Next-Generation RNA Technologies Promise Longer-Lasting Therapeutics Beyond mRNA

Key Insights

• Biotech companies are developing novel RNA technologies, including circular RNA and transfer RNA, to overcome the rapid degradation limitations of current mRNA therapeutics.
• At least nine biotechnology startups have secured hundreds of millions in funding, with companies like Orna Therapeutics and Laronde leading circular RNA development with over $800M combined funding.
• These next-generation RNA platforms aim to enable longer-lasting protein expression, reduced dosing frequency, and expanded therapeutic applications across cancer, rare diseases, and chronic conditions.

The landscape of RNA therapeutics is expanding beyond the familiar messenger RNA (mRNA) technology that powered COVID-19 vaccines, as biotechnology companies race to develop more durable and versatile RNA-based medicines.

While conventional mRNA degrades within days inside the body, a new wave of RNA technologies promises to overcome this limitation. These innovations could revolutionize treatment approaches for various diseases by enabling longer-lasting therapeutic effects and reduced dosing requirements.

Novel RNA Platforms Emerge

Several distinct technological approaches are leading the charge in next-generation RNA therapeutics. Transfer RNA (tRNA), traditionally known for its role in protein synthesis, is being engineered by companies like Alltrna to correct genetic code errors that impair protein production. The company, backed by Moderna's creator Flagship Pioneering, has secured $50 million in initial funding.

Circular RNA represents another promising frontier, with companies like Laronde and Orna Therapeutics at the forefront. These engineered molecules maintain greater stability than linear mRNA due to their circular structure, which resists enzymatic degradation. Orna Therapeutics recently secured $221 million in Series B funding and established a significant partnership with Merck & Co., including a $150 million upfront payment.

Technical Advantages and Innovation

The enhanced durability of these new RNA platforms could address key limitations of current mRNA therapeutics. Replicate Biosciences is developing self-replicating RNA technology that functions like a cellular "copy machine," potentially enabling smaller doses and less frequent administration.

"The difference with self-replicating RNA is we're delivering a copy machine into the cell along with that instruction manual, so you can make a lot more copies and they last for a much longer period. And that creates a lot more protein," explains Nathaniel Wang, co-founder of Replicate Biosciences.
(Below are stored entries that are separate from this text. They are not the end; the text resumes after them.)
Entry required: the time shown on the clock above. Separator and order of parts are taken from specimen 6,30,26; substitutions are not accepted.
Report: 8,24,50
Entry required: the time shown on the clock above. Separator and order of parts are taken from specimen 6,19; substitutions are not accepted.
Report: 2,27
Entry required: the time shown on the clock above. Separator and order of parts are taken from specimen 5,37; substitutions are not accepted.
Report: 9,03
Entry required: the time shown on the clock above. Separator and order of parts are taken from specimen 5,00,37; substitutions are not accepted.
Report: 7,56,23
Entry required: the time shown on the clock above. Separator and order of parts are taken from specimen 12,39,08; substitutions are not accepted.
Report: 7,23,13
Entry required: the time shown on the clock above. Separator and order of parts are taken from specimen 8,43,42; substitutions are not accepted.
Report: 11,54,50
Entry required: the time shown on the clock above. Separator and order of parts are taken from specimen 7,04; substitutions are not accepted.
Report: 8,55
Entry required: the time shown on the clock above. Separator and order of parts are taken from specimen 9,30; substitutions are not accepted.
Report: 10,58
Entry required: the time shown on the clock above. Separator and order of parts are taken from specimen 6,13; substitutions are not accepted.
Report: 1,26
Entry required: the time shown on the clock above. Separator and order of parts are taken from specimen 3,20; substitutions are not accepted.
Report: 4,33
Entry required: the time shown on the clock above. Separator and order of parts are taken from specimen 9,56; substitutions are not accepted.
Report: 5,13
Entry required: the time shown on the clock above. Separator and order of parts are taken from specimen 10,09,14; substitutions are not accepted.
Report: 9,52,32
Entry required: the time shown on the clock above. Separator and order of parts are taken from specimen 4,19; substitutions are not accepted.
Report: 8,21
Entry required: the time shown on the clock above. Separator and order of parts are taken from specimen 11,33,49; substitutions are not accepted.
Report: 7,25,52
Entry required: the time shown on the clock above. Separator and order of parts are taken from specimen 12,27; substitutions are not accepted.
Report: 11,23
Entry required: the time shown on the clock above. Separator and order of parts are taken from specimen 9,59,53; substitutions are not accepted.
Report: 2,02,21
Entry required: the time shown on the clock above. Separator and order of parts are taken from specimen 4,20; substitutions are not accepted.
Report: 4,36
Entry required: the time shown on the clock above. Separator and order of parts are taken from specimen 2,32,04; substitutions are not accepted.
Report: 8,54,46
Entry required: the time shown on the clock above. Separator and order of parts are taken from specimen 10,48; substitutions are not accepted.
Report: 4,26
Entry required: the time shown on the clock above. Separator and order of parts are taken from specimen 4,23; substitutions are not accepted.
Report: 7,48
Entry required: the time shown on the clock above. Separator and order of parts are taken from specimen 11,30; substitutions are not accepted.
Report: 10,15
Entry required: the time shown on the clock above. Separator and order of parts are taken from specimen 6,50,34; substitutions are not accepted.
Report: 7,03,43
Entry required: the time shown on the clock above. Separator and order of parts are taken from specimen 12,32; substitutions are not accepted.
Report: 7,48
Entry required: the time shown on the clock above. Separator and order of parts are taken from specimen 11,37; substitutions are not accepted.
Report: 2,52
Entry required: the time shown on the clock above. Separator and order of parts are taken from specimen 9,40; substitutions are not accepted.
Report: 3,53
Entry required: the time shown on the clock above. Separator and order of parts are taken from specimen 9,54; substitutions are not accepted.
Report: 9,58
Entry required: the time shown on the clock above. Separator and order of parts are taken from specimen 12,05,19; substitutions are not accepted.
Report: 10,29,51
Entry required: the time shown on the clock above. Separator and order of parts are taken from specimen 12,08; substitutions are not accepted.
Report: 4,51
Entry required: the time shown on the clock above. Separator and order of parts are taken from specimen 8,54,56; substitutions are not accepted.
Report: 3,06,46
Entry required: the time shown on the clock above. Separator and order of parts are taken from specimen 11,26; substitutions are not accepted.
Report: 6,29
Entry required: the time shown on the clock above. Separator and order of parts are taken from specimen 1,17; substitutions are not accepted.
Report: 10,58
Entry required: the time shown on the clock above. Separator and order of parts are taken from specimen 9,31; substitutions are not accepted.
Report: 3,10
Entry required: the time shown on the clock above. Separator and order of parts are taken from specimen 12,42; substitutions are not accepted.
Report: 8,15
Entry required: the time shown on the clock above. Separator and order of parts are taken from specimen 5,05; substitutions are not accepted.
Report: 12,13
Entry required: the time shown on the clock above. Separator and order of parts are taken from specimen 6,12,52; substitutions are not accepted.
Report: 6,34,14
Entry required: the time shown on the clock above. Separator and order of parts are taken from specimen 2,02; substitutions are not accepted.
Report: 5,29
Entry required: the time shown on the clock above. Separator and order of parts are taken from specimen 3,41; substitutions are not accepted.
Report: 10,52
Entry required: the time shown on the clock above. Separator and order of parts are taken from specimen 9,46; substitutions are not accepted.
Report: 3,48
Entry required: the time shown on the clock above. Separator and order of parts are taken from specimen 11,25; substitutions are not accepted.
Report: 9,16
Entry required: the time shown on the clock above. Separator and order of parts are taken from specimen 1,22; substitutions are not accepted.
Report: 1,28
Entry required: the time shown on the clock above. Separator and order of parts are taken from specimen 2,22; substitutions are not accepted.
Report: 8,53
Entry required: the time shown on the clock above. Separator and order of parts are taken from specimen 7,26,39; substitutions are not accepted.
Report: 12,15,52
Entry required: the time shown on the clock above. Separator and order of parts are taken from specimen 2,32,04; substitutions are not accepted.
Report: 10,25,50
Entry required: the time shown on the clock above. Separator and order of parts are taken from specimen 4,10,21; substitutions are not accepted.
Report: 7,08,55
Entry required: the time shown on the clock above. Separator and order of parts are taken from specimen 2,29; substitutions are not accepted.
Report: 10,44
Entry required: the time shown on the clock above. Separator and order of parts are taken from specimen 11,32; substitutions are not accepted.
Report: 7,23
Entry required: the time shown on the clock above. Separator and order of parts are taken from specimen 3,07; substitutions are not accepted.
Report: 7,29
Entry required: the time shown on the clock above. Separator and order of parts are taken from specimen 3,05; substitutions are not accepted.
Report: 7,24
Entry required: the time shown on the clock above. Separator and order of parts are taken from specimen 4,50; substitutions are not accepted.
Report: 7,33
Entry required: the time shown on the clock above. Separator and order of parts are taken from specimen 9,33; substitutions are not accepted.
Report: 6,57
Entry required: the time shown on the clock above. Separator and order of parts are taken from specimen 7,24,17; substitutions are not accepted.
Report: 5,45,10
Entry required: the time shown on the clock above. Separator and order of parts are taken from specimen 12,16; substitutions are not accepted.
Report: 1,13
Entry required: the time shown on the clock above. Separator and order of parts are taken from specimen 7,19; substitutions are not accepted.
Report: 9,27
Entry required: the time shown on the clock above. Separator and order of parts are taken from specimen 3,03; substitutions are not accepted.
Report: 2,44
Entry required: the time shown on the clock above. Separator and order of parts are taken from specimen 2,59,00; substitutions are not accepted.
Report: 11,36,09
Market Landscape and Development Timeline

The field has attracted substantial investment, with at least nine biotechnology startups actively developing next-generation RNA drugs. Notable funding rounds include:

• Laronde: $490 million total funding
• Orna Therapeutics: $321 million total funding
• Shape Therapeutics: $148 million total funding

Clinical development timelines are accelerating, with several companies approaching human trials. Laronde expects to submit multiple circular RNA drug candidates for clinical trial approval in 2023, while Orna anticipates initiating human testing of its lead cancer program in 2024.

Therapeutic Applications

These technologies could potentially address a broad spectrum of conditions:

• Cancer therapeutics
• Rare disease treatments
• Chronic illnesses affecting:
  • Organ systems
  • Nervous system
  • Immune system

The enhanced stability and duration of these next-generation platforms could enable more convenient dosing schedules and potentially improved therapeutic outcomes compared to current RNA-based treatments.